People living in rural areas are already struggling to pay back credit-card loans and purchase big-ticket items like automobiles, experts say.
The Federal Reserve hiked its benchmark rate by 0.75 percentage points on Wednesday in an effort to temper the rising costs of consumer goods and services.
The Fed’s four rate hikes this year could hurt low-income families more than most, said Radha Seshagiri, the public policy and system change director at SaverLife, a nonprofit that helps families with low and moderate incomes to save money. They are already struggling to pay back credit-card loans and purchase big-ticket items like automobiles due to the rising costs, she said.
However, the recent rise in the cost of living has had an even bigger impact on rural America, according to a report by Iowa State University professor Dave Peters, which studied the impact of inflation in small towns. “The biggest inflationary impact on rural households has been the increased cost of transportation, which is essential in rural areas where residents have to drive longer distances to work, school, or to shop for daily needs.” Peters wrote.

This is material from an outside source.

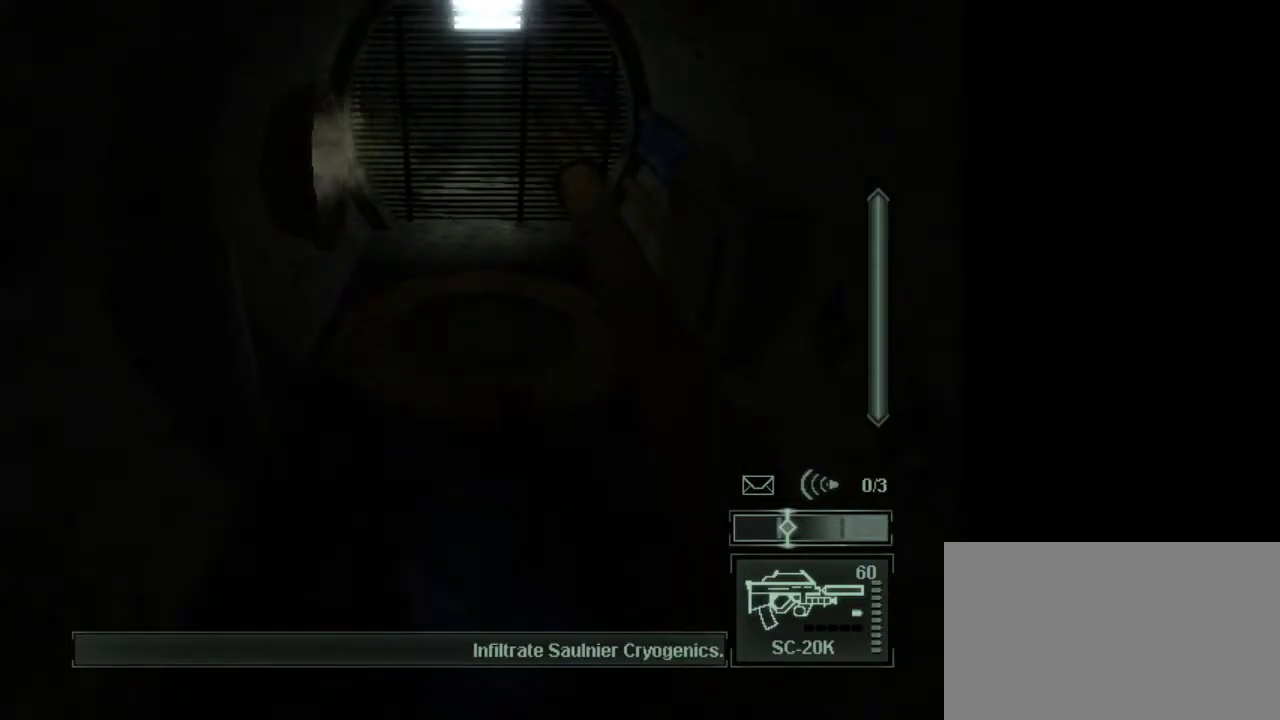
{"keys": [], "mouse": [], "events": []}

“Excessively high inflation tends to undermine consumers’ purchasing power, especially if their wages or other sources of income have not increased,” according to a report by Michael Fisher, an analyst at financial website TradingPedia. “Therefore, to meet rising costs of living, consumers may need to borrow.”
With the cost of borrowing increasing, lower-income Americans and their credit scores could be more vulnerable, Seshagiri said. “It ultimately will limit these folks from eventually buying a home …all of those things that help people invest in their families or go to work,” Seshagiri added.